• Fri
  • Aug 1, 2014
  • Updated: 2:39pm

Container lines freeze bookings

PUBLISHED : Saturday, 24 March, 2012, 12:00am
UPDATED : Saturday, 24 March, 2012, 12:00am

European exporters face having their shipments to Asia disrupted for up to six weeks after a raft of container lines stopped accepting cargo bookings this week in an effort to clear a backlog of freight at European ports.

Maersk, the world's largest container line, together with French rival CMA CGM, confirmed they had frozen cargo bookings on eastbound services from Northern Europe to Asia. Other carriers, including Tung-family-controlled Orient Overseas Container Line, Cosco Container Lines (Coscon) and China Shipping Container Lines, did not respond to requests for comment.

South Korea's Hanjin Shipping said it was still taking cargo reservations but it could not comment about other members of its Green Alliance, which includes Coscon and Taiwan's Yang Ming Marine Transport.

Shipping executives said the problem had been caused by strong export demand from Europe to Asia since the beginning of this year, coupled with cutbacks in shipping capacity as carriers cut or merged services to save costs.

A senior executive from one international logistics company said: 'I can confirm that some carriers have put a halt to eastbound bookings due to a backlog of cargo as a result of skipped sailings and capacity withdrawal. Maersk is in the forefront.

'The situation is made worse by carriers preferring to get their stacks of empty containers back to Asia to load them up with high-revenue freight, following rate increases.'

Current freight rates from Asia to Europe are about US$1,500 per teu (20-foot equivalent unit) but rates from Europe to Asia are much lower, reflecting the lower value of the cargo, mainly scrap material, exported to Asia.

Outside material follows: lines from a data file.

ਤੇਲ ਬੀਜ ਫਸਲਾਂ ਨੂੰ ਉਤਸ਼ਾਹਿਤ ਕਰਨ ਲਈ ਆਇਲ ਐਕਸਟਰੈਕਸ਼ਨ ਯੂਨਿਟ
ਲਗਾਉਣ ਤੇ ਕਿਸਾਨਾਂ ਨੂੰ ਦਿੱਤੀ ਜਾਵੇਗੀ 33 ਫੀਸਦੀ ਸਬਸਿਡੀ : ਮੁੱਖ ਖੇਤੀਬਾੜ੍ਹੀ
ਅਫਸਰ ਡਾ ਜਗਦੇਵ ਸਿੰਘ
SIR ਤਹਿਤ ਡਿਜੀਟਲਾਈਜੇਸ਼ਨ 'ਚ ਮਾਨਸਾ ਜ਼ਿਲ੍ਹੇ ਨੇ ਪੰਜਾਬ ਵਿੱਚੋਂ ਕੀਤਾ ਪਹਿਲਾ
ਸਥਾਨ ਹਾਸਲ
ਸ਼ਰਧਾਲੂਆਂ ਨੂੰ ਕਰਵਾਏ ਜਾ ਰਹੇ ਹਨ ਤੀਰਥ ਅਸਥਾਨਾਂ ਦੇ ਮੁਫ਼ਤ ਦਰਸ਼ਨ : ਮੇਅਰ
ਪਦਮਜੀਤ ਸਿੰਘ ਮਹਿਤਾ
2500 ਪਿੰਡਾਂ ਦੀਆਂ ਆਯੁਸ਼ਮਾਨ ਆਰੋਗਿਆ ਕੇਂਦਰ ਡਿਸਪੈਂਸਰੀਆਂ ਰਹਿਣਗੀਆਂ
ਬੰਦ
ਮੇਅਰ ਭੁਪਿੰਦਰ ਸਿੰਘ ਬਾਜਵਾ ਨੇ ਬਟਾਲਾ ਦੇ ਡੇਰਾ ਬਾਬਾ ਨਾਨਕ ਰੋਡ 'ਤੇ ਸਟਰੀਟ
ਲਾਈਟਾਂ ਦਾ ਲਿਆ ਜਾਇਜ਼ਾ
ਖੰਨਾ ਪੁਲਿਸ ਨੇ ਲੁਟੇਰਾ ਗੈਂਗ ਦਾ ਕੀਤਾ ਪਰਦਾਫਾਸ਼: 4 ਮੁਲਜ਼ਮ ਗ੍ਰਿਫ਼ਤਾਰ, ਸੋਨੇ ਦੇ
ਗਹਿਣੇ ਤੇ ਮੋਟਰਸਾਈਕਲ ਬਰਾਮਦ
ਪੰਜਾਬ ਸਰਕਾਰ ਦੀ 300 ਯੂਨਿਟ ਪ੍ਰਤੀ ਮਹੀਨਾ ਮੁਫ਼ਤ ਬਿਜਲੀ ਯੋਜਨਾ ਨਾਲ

Sunny Ho Lap-kee, executive director of the Hong Kong Shippers' Council, said even if carriers rejected bookings, they would not publicly announce the move. Instead, he said, cargo owners would move to other shipping lines if space was available.

David Skov, regional head of Maersk Line, said import volumes on all trades in the first two months of this year had grown by up to 40 per cent, albeit from very low levels.

By comparison, shipping lines had cut capacity by 10 per cent to 15 per cent on Europe-Asia services since the beginning of this year by withdrawing services, while Maersk planned to cut capacity by another 9 per cent after merging services with CMA CGM next week.

Pointing to the growth in cargo volumes, a senior shipping executive said: 'This week has been really good. China has been importing more and more'. But he added that freight rates on Europe-to-Asia services were still at low levels even though several container lines had increased freight rates by US$100 toUS$200 per teu in the past few weeks. He forecast there would be further reduction in capacity from April 1 as carriers merged more services.

Maersk told customers on Thursday it was not taking any more bookings effective immediately 'to ensure we prioritise and deliver on the bookings we have already accepted'.

Skov said the line would take a series of measures, including redeploying ships and making additional port calls, to clear the cargo backlog. 'We aim to clear it as fast as possible. In the worst case, it could take until the end of next month, but hopefully it will be much earlier.'

Ho and other shipping sources said the cuts in capacity were made worse by the heavier cargoes carried from Europe to Asia. They said typical freight involved waste paper, scrap steel, marble and chemicals. They said ships were only taking 50 per cent to 70 per cent of their capacity before reaching their weight limit.